We appreciate the chronicle, the never-ending tabs that are kept on the forgotten lives of people who don't know that they're going to be forgotten. It doesn't mean that they deserve to be bound in paper, with a spine and pages with chapters, but many of these lives don't track very visibly. They don't leave a trail behind them. The makers of these lives simply move through them and leave them mostly behind, preferring not to bring them up too often after the day's waste has been dealt with. These people haven't been riddled with hardship, they've just been blessed with too little of the good stuff to know what it really feels like. This is a great majority of people. If you're driving down the interstate, passing clusters of houses and encountering cities in various locations of nowhere, you could imagine just how much average-ness fills most of them. There's nothing good or bad about such a claim. It's just the makeup of everywhere. There's not that much greatness out there to speak of because then there would have to be a different name for it.

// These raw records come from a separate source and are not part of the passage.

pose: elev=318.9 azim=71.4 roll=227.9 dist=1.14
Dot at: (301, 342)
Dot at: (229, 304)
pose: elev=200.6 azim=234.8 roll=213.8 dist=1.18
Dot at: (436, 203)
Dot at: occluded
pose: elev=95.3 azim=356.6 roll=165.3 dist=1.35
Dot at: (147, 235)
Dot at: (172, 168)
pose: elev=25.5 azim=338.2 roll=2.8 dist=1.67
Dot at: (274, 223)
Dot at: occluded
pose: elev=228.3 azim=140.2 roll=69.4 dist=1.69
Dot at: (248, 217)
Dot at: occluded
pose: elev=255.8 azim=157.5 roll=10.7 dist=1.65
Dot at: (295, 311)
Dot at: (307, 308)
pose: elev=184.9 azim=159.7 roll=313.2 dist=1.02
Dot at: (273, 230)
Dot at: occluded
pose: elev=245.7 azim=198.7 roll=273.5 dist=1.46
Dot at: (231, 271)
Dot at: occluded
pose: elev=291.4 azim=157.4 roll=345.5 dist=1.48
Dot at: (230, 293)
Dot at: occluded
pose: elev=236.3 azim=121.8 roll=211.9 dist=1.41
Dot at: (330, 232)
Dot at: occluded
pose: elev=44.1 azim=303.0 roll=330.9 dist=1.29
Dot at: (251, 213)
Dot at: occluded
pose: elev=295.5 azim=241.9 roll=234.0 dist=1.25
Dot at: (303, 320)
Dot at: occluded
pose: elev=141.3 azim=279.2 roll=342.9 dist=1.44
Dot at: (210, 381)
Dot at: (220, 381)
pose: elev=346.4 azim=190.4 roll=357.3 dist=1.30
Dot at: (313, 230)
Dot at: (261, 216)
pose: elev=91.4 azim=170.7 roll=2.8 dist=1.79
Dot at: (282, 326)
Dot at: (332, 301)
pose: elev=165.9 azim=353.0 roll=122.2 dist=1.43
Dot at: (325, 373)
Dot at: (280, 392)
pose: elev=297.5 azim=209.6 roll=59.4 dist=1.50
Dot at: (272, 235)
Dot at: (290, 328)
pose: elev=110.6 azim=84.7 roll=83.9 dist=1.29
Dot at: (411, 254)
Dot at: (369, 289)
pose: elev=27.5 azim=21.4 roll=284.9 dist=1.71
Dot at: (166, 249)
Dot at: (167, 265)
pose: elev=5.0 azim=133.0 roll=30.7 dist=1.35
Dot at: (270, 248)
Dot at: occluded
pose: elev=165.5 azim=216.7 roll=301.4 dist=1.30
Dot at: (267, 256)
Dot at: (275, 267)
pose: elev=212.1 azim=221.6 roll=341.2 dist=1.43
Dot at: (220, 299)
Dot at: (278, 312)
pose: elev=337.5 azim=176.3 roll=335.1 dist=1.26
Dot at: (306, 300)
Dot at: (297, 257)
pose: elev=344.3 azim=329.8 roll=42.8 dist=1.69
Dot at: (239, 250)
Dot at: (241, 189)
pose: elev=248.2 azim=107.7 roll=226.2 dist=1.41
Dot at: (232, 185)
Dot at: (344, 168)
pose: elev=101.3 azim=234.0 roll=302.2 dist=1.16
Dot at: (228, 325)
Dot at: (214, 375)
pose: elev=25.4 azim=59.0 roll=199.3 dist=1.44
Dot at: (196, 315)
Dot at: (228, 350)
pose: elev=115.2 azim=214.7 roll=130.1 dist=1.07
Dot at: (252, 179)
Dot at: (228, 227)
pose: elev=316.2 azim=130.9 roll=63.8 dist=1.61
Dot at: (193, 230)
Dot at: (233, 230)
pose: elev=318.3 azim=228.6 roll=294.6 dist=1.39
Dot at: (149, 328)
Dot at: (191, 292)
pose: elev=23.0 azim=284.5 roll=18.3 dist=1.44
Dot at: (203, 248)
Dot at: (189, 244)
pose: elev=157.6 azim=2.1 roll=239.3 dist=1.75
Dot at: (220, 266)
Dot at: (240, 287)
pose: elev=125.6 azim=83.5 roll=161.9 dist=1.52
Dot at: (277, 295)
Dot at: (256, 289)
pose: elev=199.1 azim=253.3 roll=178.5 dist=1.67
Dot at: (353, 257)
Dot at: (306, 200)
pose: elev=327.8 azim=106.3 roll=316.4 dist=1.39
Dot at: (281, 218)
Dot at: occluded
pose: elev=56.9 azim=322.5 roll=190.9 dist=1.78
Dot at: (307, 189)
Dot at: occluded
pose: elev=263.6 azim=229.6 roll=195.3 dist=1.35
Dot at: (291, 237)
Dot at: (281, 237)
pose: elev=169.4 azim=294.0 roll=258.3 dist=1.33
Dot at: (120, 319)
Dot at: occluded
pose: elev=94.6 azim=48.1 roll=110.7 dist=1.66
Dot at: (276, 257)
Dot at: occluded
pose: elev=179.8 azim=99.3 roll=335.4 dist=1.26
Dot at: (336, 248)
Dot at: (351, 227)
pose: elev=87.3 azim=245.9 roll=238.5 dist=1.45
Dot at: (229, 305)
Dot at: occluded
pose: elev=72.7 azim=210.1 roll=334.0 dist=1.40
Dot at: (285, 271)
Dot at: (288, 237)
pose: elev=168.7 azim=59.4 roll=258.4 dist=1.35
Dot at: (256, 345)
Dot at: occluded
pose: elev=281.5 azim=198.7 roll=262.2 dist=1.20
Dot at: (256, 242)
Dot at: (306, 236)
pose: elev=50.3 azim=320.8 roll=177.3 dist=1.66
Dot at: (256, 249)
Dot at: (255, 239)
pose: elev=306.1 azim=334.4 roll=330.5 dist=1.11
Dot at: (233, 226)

Ghosty, led by lead singer/guitarist Andrew Connor, is a tempered and agreeable form of the rebellious spirit of the outcasts from all over, of every shade. Most of his elegant narratives are rife with the sorts of inspective modicums that come from those chronically overlooked, though no one gives them the credit for thinking those various, insightful pieces. The outsiders are believed to be so for a reason -- they choose not to be included -- but in truth, they're dying to crash the party and to be allowed to stay, to pull up a chair like an old, lost chum.
These are the sorts of people and the lives that they lead that Connor and Ghosty have been diving into for years. The Lawrence, Kansas, band just keeps getting better and better at telling their tales. These are the long-suffering souls - all of them - that are sung about here, in the song of the same name. Connor sings, "I've seen the world through different eyes and it looks the same." It's not encouraging, but it doesn't actually make you - or the person saying those words, having come to that conclusion - want to blow their brains out either. It's just taken in, looked over and nodded at. Then, everything just goes on. These lives, even the dog and pony shows that Connor dislikes so much. It will all just go on.